Enzo Zidane, figlio del grande Zinedine ex calciatore, tra le altre, di Juventus e Real Madrid.

Enzo è un classe 1995 e gioca con le giovanili del Real Madrid. 

Qui in basso potete vedere alcuni numeri del ragazzo che, a tratti, ricordano quelli del suo celebre papà.

Video da Youtube


----------



## admin (26 Febbraio 2014)




----------



## Fabry_cekko (26 Febbraio 2014)

magari diventa un millesimo del padre
che si dice di questo? Promette bene?


----------



## mefisto94 (26 Febbraio 2014)

Fabry_cekko ha scritto:


> magari diventa un millesimo del padre
> che si dice di questo?
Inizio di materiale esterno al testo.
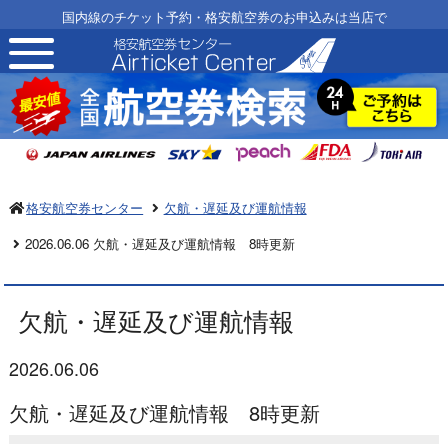
国内線のチケット予約・格安航空券のお申込みは当店で
toggle
navigation
格安航空券センター
欠航・遅延及び運航情報
2026.06.06 欠航・遅延及び運航情報 8時更新
欠航・遅延及び運航情報
2026.06.06
欠航・遅延及び運航情報 8時更新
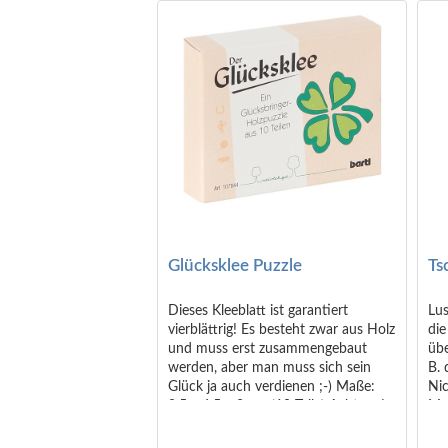
Glücksklee Puzzle
Ts
Dieses Kleeblatt ist garantiert
Lus
vierblättrig! Es besteht zwar aus Holz
die
und muss erst zusammengebaut
übe
werden, aber man muss sich sein
B. 
Glück ja auch verdienen ;-) Maße:
Nic
8,5 x 6,5 x 2 cm (10 Teile) Achtung!
Mo
Nicht geeignet für Kinder unter 36
cm)
Monaten.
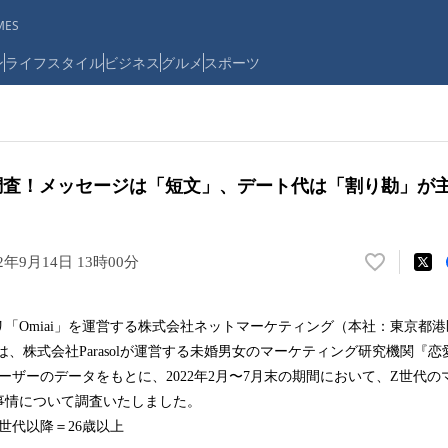
ES
ン
ライフスタイル
ビジネス
グルメ
スポーツ
調査！メッセージは「短文」、デート代は「割り勘」が
22年9月14日 13時00分
い
い
ね
「Omiai」を運営する株式会社ネットマーケティング（本社：東京都
！
）は、株式会社Parasolが運営する未婚男女のマーケティング研究機関『
数
を
用ユーザーのデータをもとに、2022年2月〜7月末の期間において、Z世代
読
事情について調査いたしました。
み
、Z世代以降＝26歳以上
込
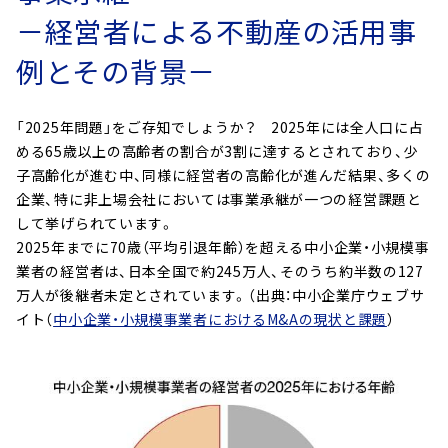
－経営者による不動産の活用事
例とその背景－
「2025年問題」をご存知でしょうか？ 2025年には全人口に占
める65歳以上の高齢者の割合が3割に達するとされており、少
子高齢化が進む中、同様に経営者の高齢化が進んだ結果、多くの
企業、特に非上場会社においては事業承継が一つの経営課題と
して挙げられています。
2025年までに70歳（平均引退年齢）を超える中小企業・小規模事
業者の経営者は、日本全国で約245万人、そのうち約半数の127
万人が後継者未定とされています。（出典：中小企業庁ウェブサ
イト（
中小企業・小規模事業者におけるM&Aの現状と課題
）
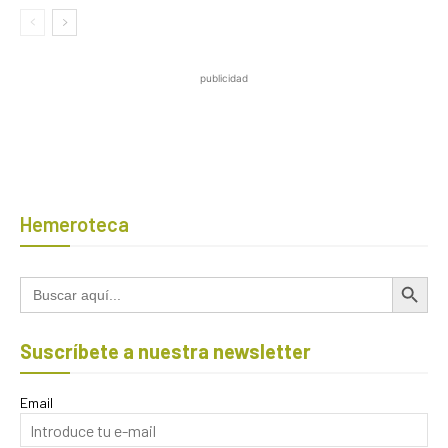
publicidad
Hemeroteca
Botón de búsqued
Buscar:
Suscríbete a nuestra newsletter
Email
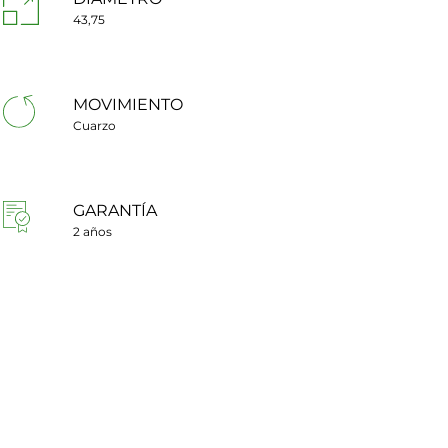
43,75
MOVIMIENTO
Cuarzo
GARANTÍA
2 años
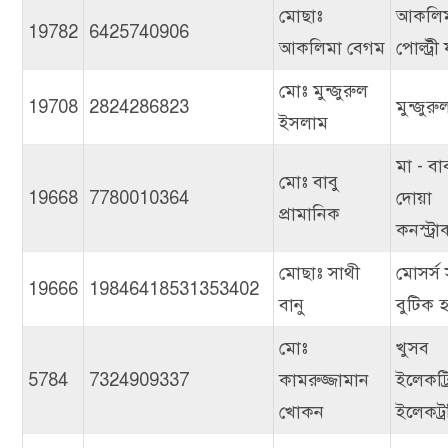
মোছাঃ
আকলি
19782
6425740906
আকলিমা বেগম
পোল্ট্রী 
মোঃ মুন্জুরুল
19708
2824286823
মুন্জুরুল
ইসলাম
মা - বা
মোঃ বাবু
19668
7780010364
দোয়া
প্রামানিক
কনস্ট্র
মোছাঃ সাথী
মোসর্স 
19666
19846418531353402
বানু
বুটিক 
মোঃ
খুসব
5784
7324909337
কামরুজ্জামান
ইলেকট্র
খোকন
ইলেকট্র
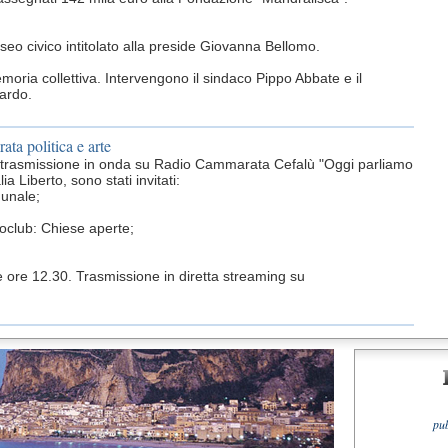
eo civico intitolato alla preside Giovanna Bellomo.
moria collettiva. Intervengono il sindaco Pippo Abbate e il
lardo.
a politica e arte
 trasmissione in onda su Radio Cammarata Cefalù "Oggi parliamo
 Liberto, sono stati invitati:
munale;
oclub: Chiese aperte;
e ore 12.30. Trasmissione in diretta streaming su
pu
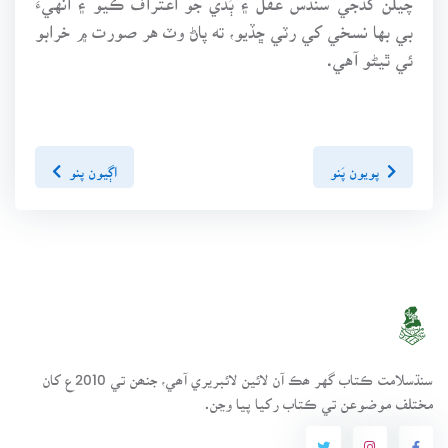
بي بها نسخي کي رٽي ڇڏيو، ته پاڻ وٽ هر صورت ۾ خرابو
ئي ٿيڻو آهي.
پويون پَنو
اڳيون پنو
سنڌسلامت ڪتاب گهر ھڪ آن لائين لائبريري آھي، جنھن تي 2010ع کان
مختلف موضوعن تي ڪتاب رکيا پيا وڃن.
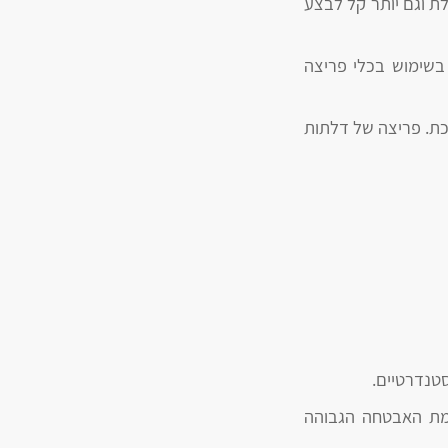
ת וגם יותר קל לבצע
 בשימוש בכלי פריצה
כת. פריצה של דלתות
טנדרטיים.
מת האבטחה הגבוהה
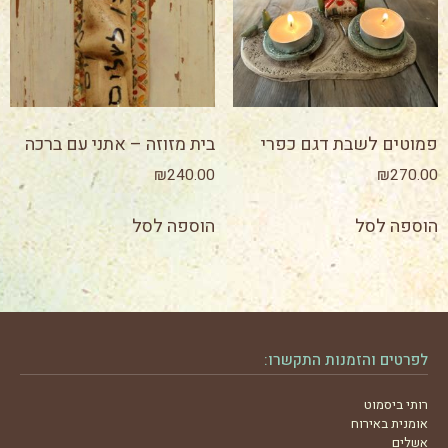
פמוטים לשבת דגם כפרי
בית מזוזה – אתני עם ברכה
₪
240.00
₪
270.00
הוספה לסל
הוספה לסל
לפרטים והזמנות התקשרו:
רותי ביסמוט
אומנית באירוח
אשלים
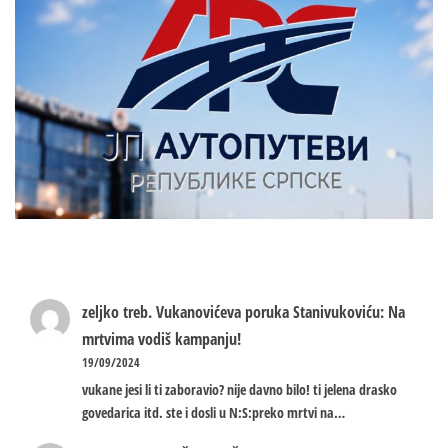
zeljko treb.
Vukanovićeva poruka Stanivukoviću: Na
mrtvima vodiš kampanju!
19/09/2024
vukane jesi li ti zaboravio? nije davno bilo! ti jelena drasko
govedarica itd. ste i dosli u N:S:preko mrtvi na…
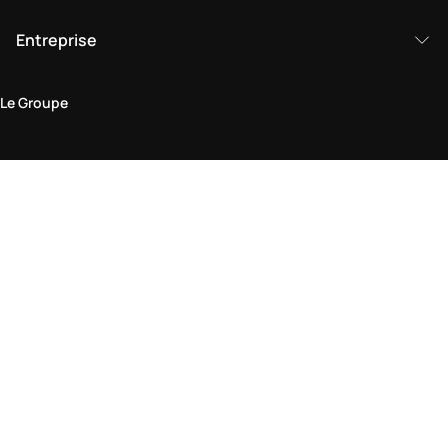
Entreprise
Le Groupe
Domaine juridique
Politique de Confidentialité et de Cookies
Conditions générales d'utilisation
Politique de retour
Déclaration d'accessibilité
Visitez-nous en boutique
Trouver une boutique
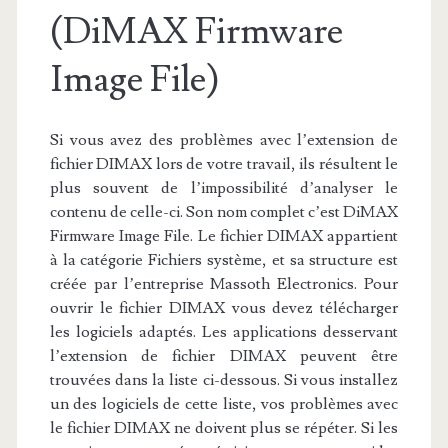
(DiMAX Firmware
Image File)
Si vous avez des problèmes avec l’extension de
fichier DIMAX lors de votre travail, ils résultent le
plus souvent de l’impossibilité d’analyser le
contenu de celle-ci. Son nom complet c’est DiMAX
Firmware Image File. Le fichier DIMAX appartient
à la catégorie Fichiers système, et sa structure est
créée par l’entreprise Massoth Electronics. Pour
ouvrir le fichier DIMAX vous devez télécharger
les logiciels adaptés. Les applications desservant
l’extension de fichier DIMAX peuvent être
trouvées dans la liste ci-dessous. Si vous installez
un des logiciels de cette liste, vos problèmes avec
le fichier DIMAX ne doivent plus se répéter. Si les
Promette bene?



Da quello che leggevo non asembra un predestinato.


----------



## Fabry_cekko (26 Febbraio 2014)

mefisto94 ha scritto:


> Da quello che leggevo non asembra un predestinato.



embè Zizou è unico


----------



## mefisto94 (26 Febbraio 2014)

Fabry_cekko ha scritto:


> embè Zizou è unico



Ovvio. Non vorrei che fosse sponsorizzato più per il cognome che per altro.


----------



## Jino (26 Febbraio 2014)

Fabry_cekko ha scritto:


> magari diventa un millesimo del padre
> che si dice di questo? Promette bene?



Premetto una cosa, non è alle giovanili del Real perchè raccomandato dal cognome, lo è perchè se lo merita. 
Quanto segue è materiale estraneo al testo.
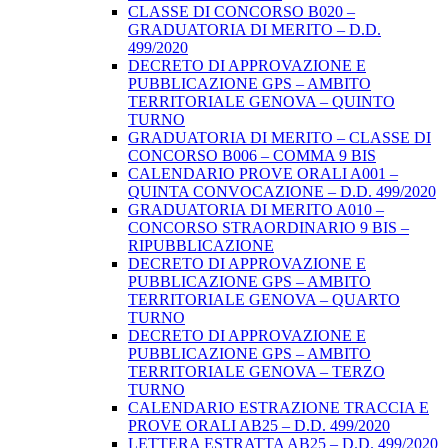
CLASSE DI CONCORSO B020 –
GRADUATORIA DI MERITO – D.D.
499/2020
DECRETO DI APPROVAZIONE E
PUBBLICAZIONE GPS – AMBITO
TERRITORIALE GENOVA – QUINTO
TURNO
GRADUATORIA DI MERITO – CLASSE DI
CONCORSO B006 – COMMA 9 BIS
CALENDARIO PROVE ORALI A001 –
QUINTA CONVOCAZIONE – D.D. 499/2020
GRADUATORIA DI MERITO A010 –
CONCORSO STRAORDINARIO 9 BIS –
RIPUBBLICAZIONE
DECRETO DI APPROVAZIONE E
PUBBLICAZIONE GPS – AMBITO
TERRITORIALE GENOVA – QUARTO
TURNO
DECRETO DI APPROVAZIONE E
PUBBLICAZIONE GPS – AMBITO
TERRITORIALE GENOVA – TERZO
TURNO
CALENDARIO ESTRAZIONE TRACCIA E
PROVE ORALI AB25 – D.D. 499/2020
LETTERA ESTRATTA AB25 – D.D. 499/2020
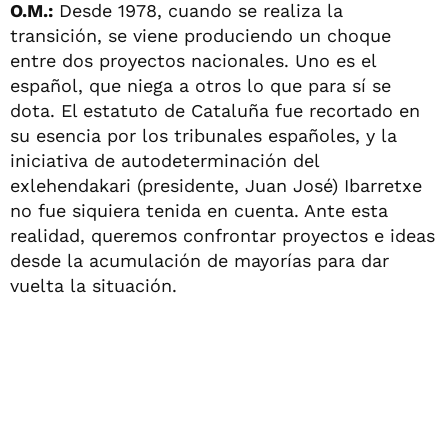
O.M.:
Desde 1978, cuando se realiza la
transición, se viene produciendo un choque
entre dos proyectos nacionales. Uno es el
español, que niega a otros lo que para sí se
dota. El estatuto de Cataluña fue recortado en
su esencia por los tribunales españoles, y la
iniciativa de autodeterminación del
exlehendakari (presidente, Juan José) Ibarretxe
no fue siquiera tenida en cuenta. Ante esta
realidad, queremos confrontar proyectos e ideas
desde la acumulación de mayorías para dar
vuelta la situación.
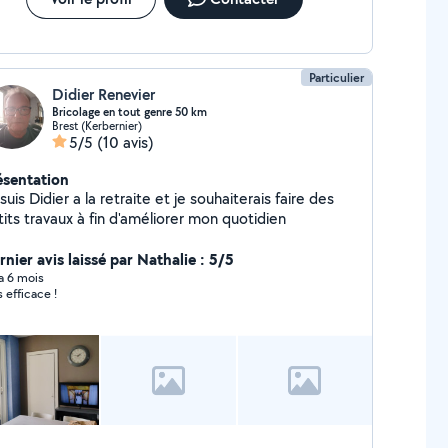
Particulier
Didier Renevier
Bricolage en tout genre 50 km
Brest (Kerbernier)
5/5
(10 avis)
ésentation
suis Didier a la retraite et je souhaiterais faire des
its travaux à fin d'améliorer mon quotidien
nier avis laissé par Nathalie : 5/5
 a 6 mois
s efficace !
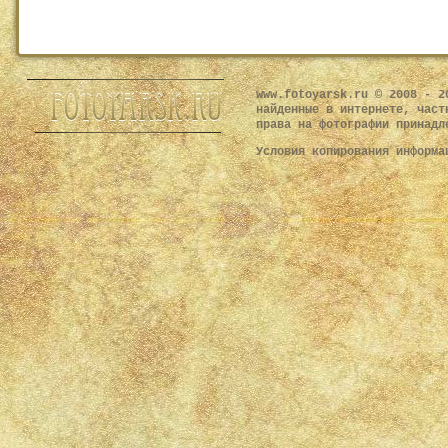
www.fotoyarsk.ru © 2008 - 2
найденные в интернете, част
права на фотографии принадл
Условия копирования информ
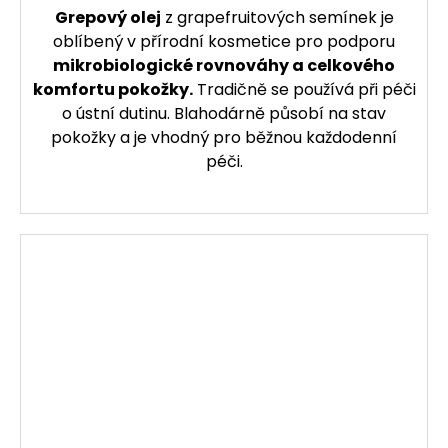
Grepový olej
z grapefruitových semínek je
oblíbený v přírodní kosmetice pro podporu
mikrobiologické rovnováhy a celkového
komfortu pokožky.
Tradičně se používá při péči
o ústní dutinu. Blahodárně působí na stav
pokožky a je vhodný pro běžnou každodenní
péči.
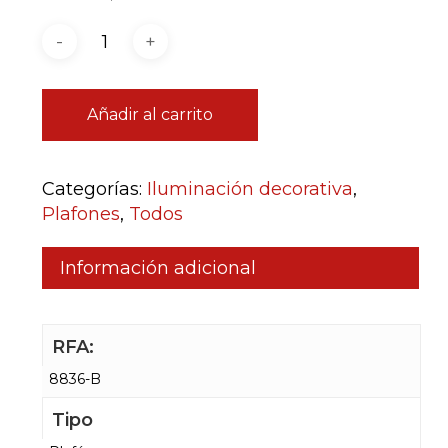
Añadir al carrito
Categorías:
Iluminación decorativa
,
Plafones
,
Todos
Información adicional
RFA:
8836-B
Tipo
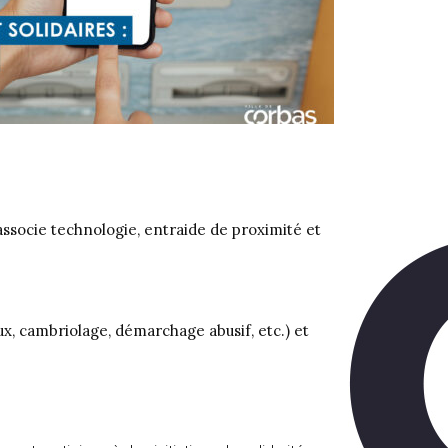
i associe technologie, entraide de proximité et
ux, cambriolage, démarchage abusif, etc.) et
Ma detto questo non sembra avere il talento del padre anche se a quest'età è molto difficile predire il futuro.


----------



## Fabry_cekko (26 Febbraio 2014)

Jino ha scritto:


> Premetto una cosa, non è alle giovanili del Real perchè raccomandato dal cognome, lo è perchè se lo merita.
> 
> Ma detto questo non sembra avere il talento del padre anche se a quest'età è molto difficile predire il futuro.
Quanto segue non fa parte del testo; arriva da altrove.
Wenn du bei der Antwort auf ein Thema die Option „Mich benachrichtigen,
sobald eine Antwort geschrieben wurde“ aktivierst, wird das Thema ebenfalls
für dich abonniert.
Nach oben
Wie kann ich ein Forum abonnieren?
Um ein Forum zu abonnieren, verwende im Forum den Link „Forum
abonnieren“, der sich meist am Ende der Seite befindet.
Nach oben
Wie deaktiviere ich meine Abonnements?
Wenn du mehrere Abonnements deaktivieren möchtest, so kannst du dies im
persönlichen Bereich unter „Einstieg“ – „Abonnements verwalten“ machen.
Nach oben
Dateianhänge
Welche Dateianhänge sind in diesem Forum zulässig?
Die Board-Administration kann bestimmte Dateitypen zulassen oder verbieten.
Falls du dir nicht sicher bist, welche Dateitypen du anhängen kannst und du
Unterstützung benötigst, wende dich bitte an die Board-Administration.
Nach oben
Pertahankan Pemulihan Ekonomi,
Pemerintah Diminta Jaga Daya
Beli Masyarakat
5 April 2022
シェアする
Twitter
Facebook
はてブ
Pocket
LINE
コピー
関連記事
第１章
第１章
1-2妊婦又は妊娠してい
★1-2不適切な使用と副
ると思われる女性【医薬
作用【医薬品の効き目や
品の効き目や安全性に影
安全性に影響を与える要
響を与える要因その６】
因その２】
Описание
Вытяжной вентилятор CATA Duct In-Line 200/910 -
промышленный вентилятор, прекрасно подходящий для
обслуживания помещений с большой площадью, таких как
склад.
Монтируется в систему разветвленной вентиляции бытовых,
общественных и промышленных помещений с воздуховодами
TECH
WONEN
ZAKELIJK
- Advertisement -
però non sembra tipo Maldini (quello del 96), da come ho capito può diventare un bel giocatore Enzo


----------



## O Animal (26 Febbraio 2014)

Dall'aspetto e dai movimenti nel video sembra più il figlio di Kakà che di Zidane...


----------



## Jino (26 Febbraio 2014)

Sisi ha delle qualità, ma non so se per giocare nel Real, secondo me non ci arriva in prima squadra. Almeno non subito dalla squadra riserve.


----------



## MisterBet (26 Febbraio 2014)

Sembra avere più talento il figlio più piccolo, Luca...un gran bel portierino, classe 1998...


----------



## Z A Z A' (26 Febbraio 2014)

Fabry_cekko ha scritto:


> magari diventa un millesimo del padre
> che si dice di questo? Promette bene?



Ha ufficialmente scelto di chiamarsi Enzo Fernandez invece di Enzo Zidane,non ci crede manco lui


----------



## Fabry_cekko (26 Febbraio 2014)

Z A Z A' ha scritto:


> Ha ufficialmente scelto di chiamarsi Enzo Fernandez invece di Enzo Zidane,non ci crede manco lui



loool


----------



## Fabry_cekko (25 Gennaio 2015)

Ragazzi questo allora che fine ha fatto?? Promette bene?


----------